╭─ EXCERPT TO READ
# Rbp's Acting Wild And Getting Injured



## 65galhex (Nov 5, 2008)

Sometimes there will be something that will freak out my reds and they will dart across the tank and freak out a bit and huddle in the corner. It is almost like a group mentality where if one does it, they all follow suit. It also seems like when one freaks out, it'll scare the others. When they do this they shoot across the back side of the tank where the intakes for my filters are along with the heater. This causes them to get kind of cut up on the sides right after their gills. I have dosed with salt and then some melafix. How can I stop this and or help them out?


----------



## MPG (Mar 14, 2010)

Used to happen a lot when I first got my reds, now its becoming less and less common.

Spending time with your fish is the only way to get them less skittish.


----------



## Sylar_92 (Dec 15, 2010)

MPG said:


> Used to happen a lot when I first got my reds, now its becoming less and less common.
> 
> Spending time with your fish is the only way to get them less skittish.


X2, I had the same problem a few months back but I just dimmed the lights, removed all the driftwood because of territory issues and spent a hour in front of the tank everyday. This helped them be less skiddish, but they still dart but not as fast or as far now. Hand feeding also helps if you arnt already. Take care and good luck.


----------



## Guest (Apr 4, 2011)

Dim your lights and slowly work your way up. Also maybe adding some more hiding spots would help. Other then that, I agree with what MPG said.


----------



## 65galhex (Nov 5, 2008)

Ok cool, thanks guys. I spend time watching tv and hanging out in the same room for usually about an hour a night and I am only a few feet away from the tank so they should be used to commotion at least. I also redid the tank with new sand and I rearranged the lights so the light is more evenly spread out. The black sand also absorbs some of the light which helps make it less bright.

I havent thought about hand feeding them. I used to do it to my shovelnose and it was awesome. I will have to give that a try.


----------
╰─
╭─ DATA SEGMENT
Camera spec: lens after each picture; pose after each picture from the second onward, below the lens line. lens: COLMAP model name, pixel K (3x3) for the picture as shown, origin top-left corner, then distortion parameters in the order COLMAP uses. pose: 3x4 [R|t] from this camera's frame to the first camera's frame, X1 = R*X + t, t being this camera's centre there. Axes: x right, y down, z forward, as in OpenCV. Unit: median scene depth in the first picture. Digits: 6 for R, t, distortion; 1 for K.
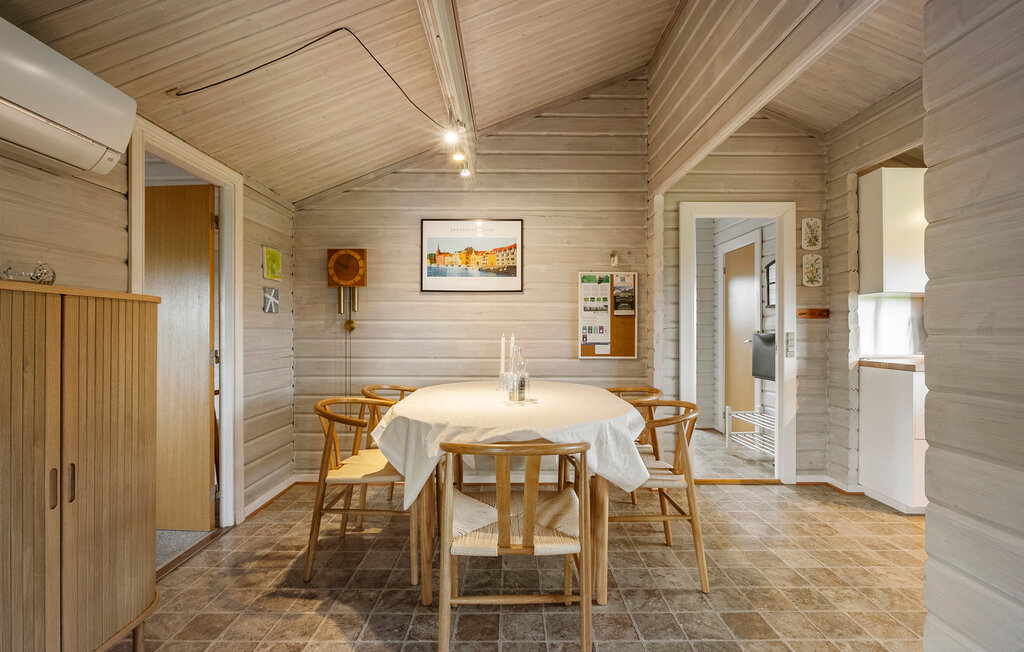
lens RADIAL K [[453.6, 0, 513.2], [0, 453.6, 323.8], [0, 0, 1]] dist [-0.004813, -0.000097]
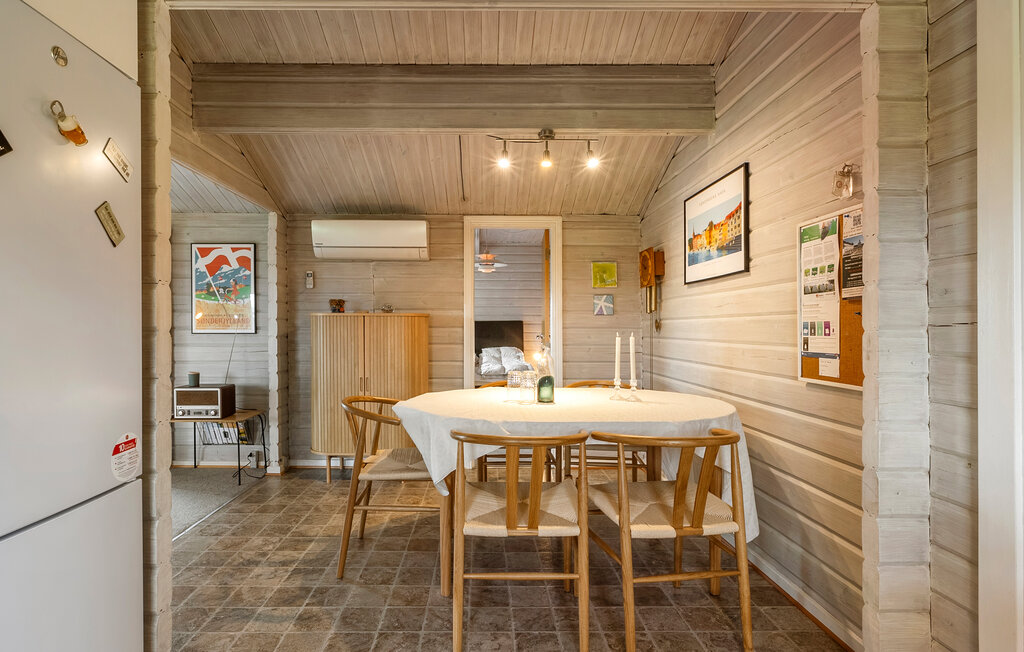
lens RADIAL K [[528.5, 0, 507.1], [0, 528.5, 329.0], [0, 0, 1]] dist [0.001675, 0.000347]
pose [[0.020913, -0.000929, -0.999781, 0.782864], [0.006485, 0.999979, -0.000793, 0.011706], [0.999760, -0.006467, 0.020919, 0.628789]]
╰─
| ACTION ITEM A |
From the thread about the darting reds, return everything from "X2, I had the" down to "and good luck.".
| ACTION ITEM B |
In the thread about the darting reds, what did Sylar_92 take out of the tank?
The data plays no part here.

| SOLUTION A |
X2, I had the same problem a few months back but I just dimmed the lights, removed all the driftwood because of territory issues and spent a hour in front of the tank everyday. This helped them be less skiddish, but they still dart but not as fast or as far now. Hand feeding also helps if you arnt already. Take care and good luck.

| SOLUTION B |
All the driftwood, because of territory issues.